Terrified Bond star reveals she was mugged and punched in face ‘by kid on bicycle’ while talking to her mum on phone

ACTRESS Rosamund Pike has spoken of the “15 minutes” of hell when a mugger violently snatched her phone from her hand.
The James Bond star screamed in terror as she was punched in the face while talking to her mother, opera singer Caroline Friend.
Caroline was left fearing the worst until Rosamund, 46, was finally able to call her back after borrowing another phone.
Rosamund said: “I was on the phone to my mother — on a mobile phone walking along a road — and I was mugged.
“The phone was snatched so all she heard was me scream and a thud and the phone went dead.”
Rosamund, whose new film Hallow Road has just hit cinemas, ran to a pub and borrowed a phone from a friend.

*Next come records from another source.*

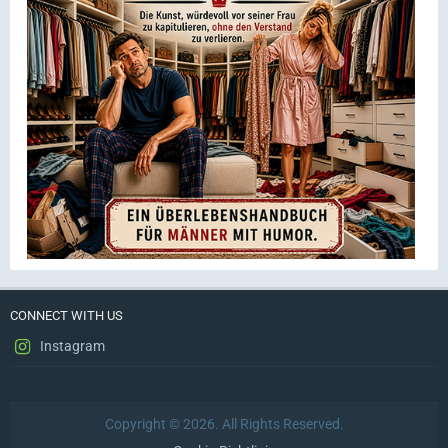
CONNECT WITH US
Instagram
Copyright © 2026. All Rights Reserved.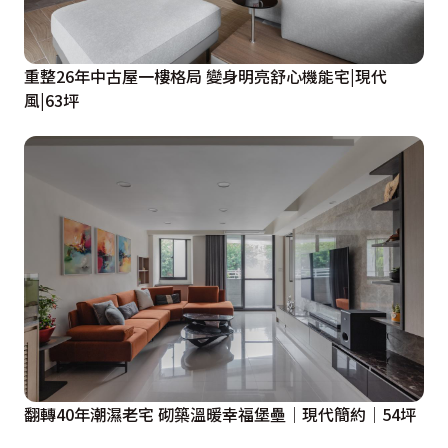
重整26年中古屋一樓格局 變身明亮舒心機能宅|現代
風|63坪
翻轉40年潮濕老宅 砌築溫暖幸福堡壘｜現代簡約｜54坪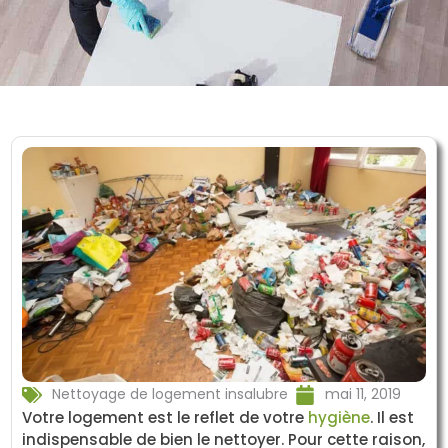
Nettoyage de logement insalubre
mai 11, 2019
Votre logement est le reflet de votre
hygiène
. Il est
indispensable de bien le nettoyer. Pour cette raison,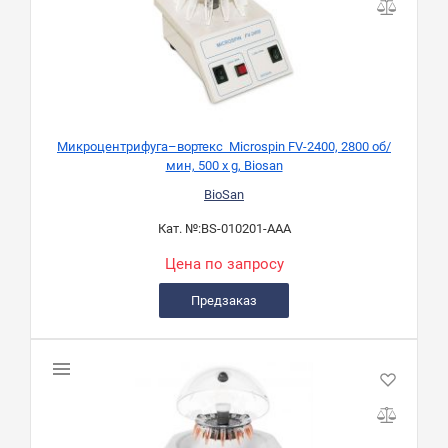
Микроцентрифуга–вортекс Microspin FV-2400, 2800 об/
мин, 500 х g, Biosan
BioSan
Кат. №:
BS-010201-AAA
Цена по запросу
Предзаказ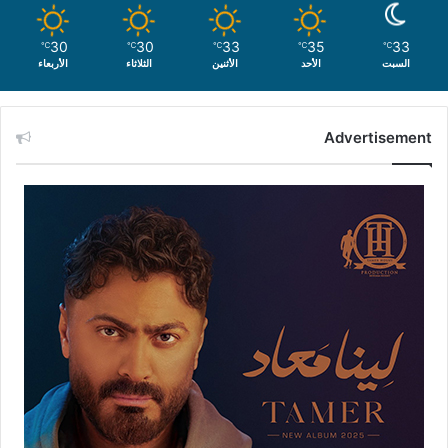
30
30
33
35
33
℃
℃
℃
℃
℃
السبت
الأحد
الأثنين
الثلاثاء
الأربعاء
Advertisement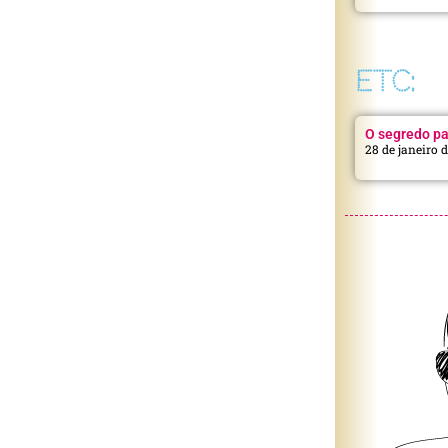
ETC:
O segredo pa
28 de janeiro 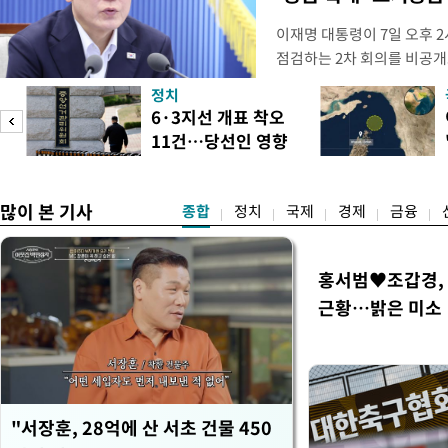
이재명 대통령이 7일 오후 
점검하는 2차 회의를 비공개
관계부처 장관들과 위원장으
정치
금융 지원 방향 및 방안과 함
6·3지선 개표 착오
지원 방안을 보고 받았다고
11건…당선인 영향
면 브리핑에서 밝혔다 회의에
도
없어
많이 본 기사
종합
정치
국제
경제
금융
홍서범♥조갑경, 
근황…밝은 미소
"서장훈, 28억에 산 서초 건물 450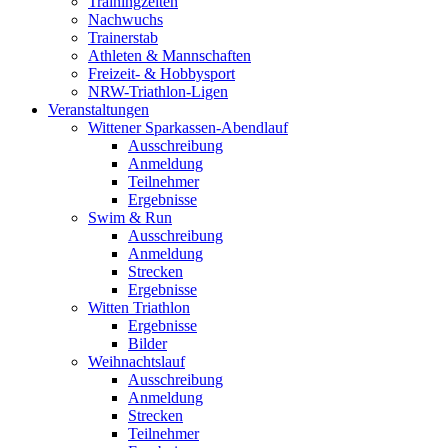
Trainingzeiten
Nachwuchs
Trainerstab
Athleten & Mannschaften
Freizeit- & Hobbysport
NRW-Triathlon-Ligen
Veranstaltungen
Wittener Sparkassen-Abendlauf
Ausschreibung
Anmeldung
Teilnehmer
Ergebnisse
Swim & Run
Ausschreibung
Anmeldung
Strecken
Ergebnisse
Witten Triathlon
Ergebnisse
Bilder
Weihnachtslauf
Ausschreibung
Anmeldung
Strecken
Teilnehmer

She said of her mum: “For her, it was probably a pretty horrible 15 minutes.”
The London-born actress, a mum of two, spoke out after the latest Met Police figures revealed 70,137 mobiles were stolen in the capital last year — 192 a day.
Most are sold on the black market or broken down for parts and shipped to China.
The market for stolen phones is now worth around £50million and last year’s London total represents a huge leap on 2020, when 20,000 phones were reported stolen.
Other celebs mugged for phones include presenter Kym Marsh, who was left “vulnerable and shaken”, Strictly star Annabel Croft, who described last year’s bike snatch as “terrifying”, and veteran entertainer Christopher Biggins.
Rosamund told Magic Radio about her ordeal. Talking previously about her snatched mobile, she said she was left with a bruise on the side of her face.
She added it was “from where some kid on a bicycle sped past me, punched me down the side of my cheek, and snatched my phone out of my hand. I’m angry”.
The actress, who starred with Pierce Brosnan in 2002’s Die Another Day, also had her phone stolen at the Bafta awards in 2007.
The thief took her handbag, which also contained her purse.
Talking at the time about her bad luck, she said: “I had a fire in my apartment . . . and I was burgled the year before, so I’ve got used to owning things for a little while and then tending to part with them.”